▶ **Compiti dell'esercizio**
1. Riassumi in due frasi il testo sui "Briganti di Calabria".
2. Ricopia parola per parola il passo del testo compreso tra "In un libro" e "e non solo.", estremi inclusi.

▶ **Testo di riferimento**
Macché eroi. Un processo ai "Briganti di Calabria"
In un libro un’operazione verità contro il revisionismo neoborbonico
Due edizioni in un quattro mesi, stock esauriti e molte richieste nelle librerie ed edicole calabresi e non solo.
Briganti di Calabria (Sensazioni Mediterranee, Pentone (Cz), 2015 e 2016) è un piccolo best seller, che deve la sua fortuna a una felice combinazione di business e intelligenza.
Il primo aspetto è sin troppo facile da cogliere nel tempismo con cui l’editore e i curatori, il giornalista Massimo Tigani Sava e lo storico Francesco Tigani Sava, sono riusciti ad inserirsi nel dibattito di massa sulla questione meridionale, riaperto in maniera impropria dai conati revisionisti antirisorgimentali esplosi a partire dal successo di Terroni in occasione del centocinquantenario dell’Unità d’Italia.

Coordinate dei punti di riferimento:
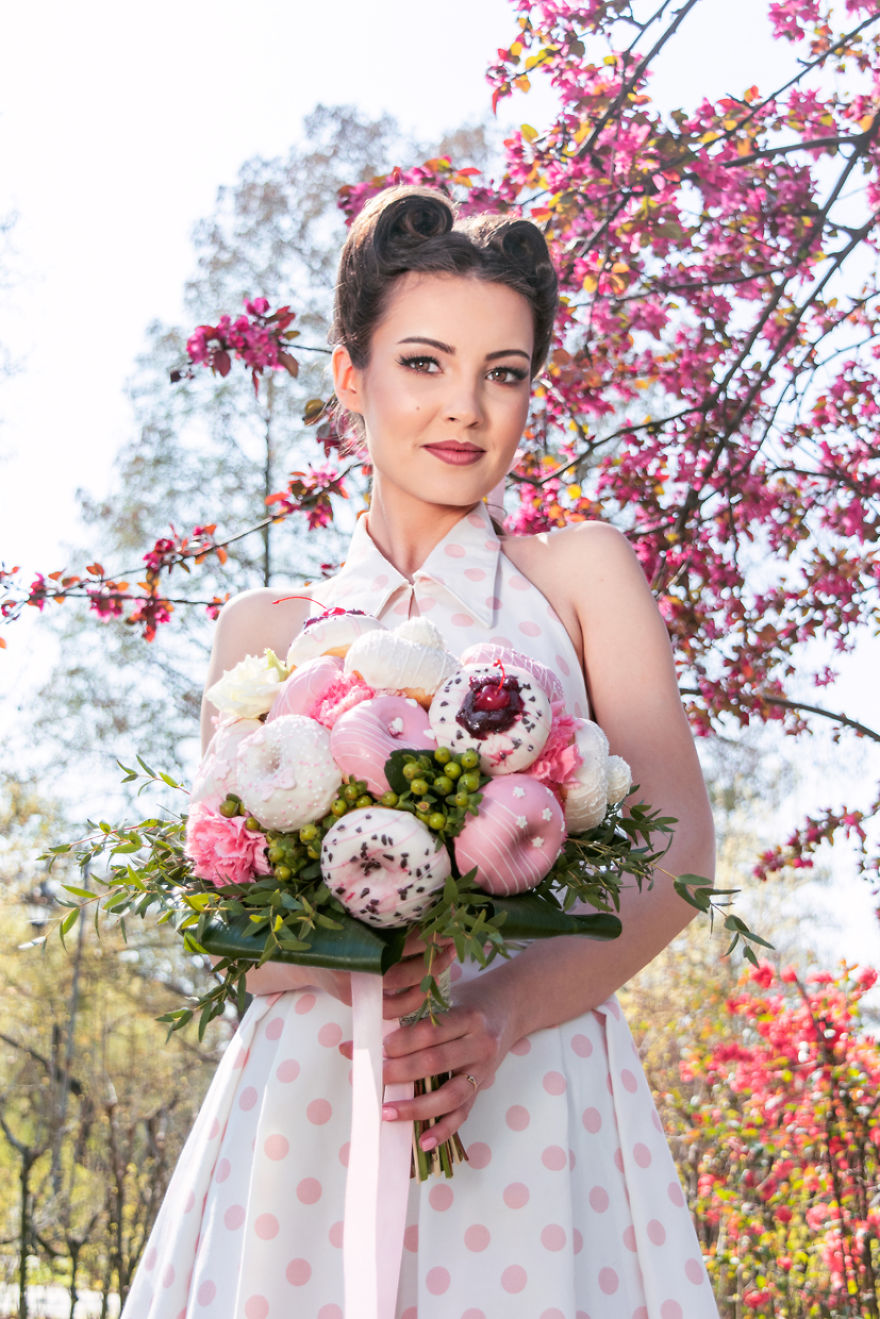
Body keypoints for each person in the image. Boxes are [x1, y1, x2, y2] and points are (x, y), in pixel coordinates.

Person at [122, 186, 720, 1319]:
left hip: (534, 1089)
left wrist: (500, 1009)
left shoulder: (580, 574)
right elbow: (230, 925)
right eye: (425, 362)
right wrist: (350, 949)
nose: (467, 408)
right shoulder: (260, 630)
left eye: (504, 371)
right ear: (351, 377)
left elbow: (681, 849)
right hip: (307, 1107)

▶ **Soluzioni**
1. Il libro Briganti di Calabria, pubblicato da Sensazioni Mediterranee, ha avuto due edizioni in quattro mesi, è andato esaurito ed è diventato un piccolo best seller. Il suo successo si deve anche al tempismo con cui l'editore e i curatori, Massimo e Francesco Tigani Sava, si sono inseriti nel dibattito sulla questione meridionale, riaperto dalle spinte revisioniste antirisorgimentali.

2.
In un libro un’operazione verità contro il revisionismo neoborbonico
Due edizioni in un quattro mesi, stock esauriti e molte richieste nelle librerie ed edicole calabresi e non solo.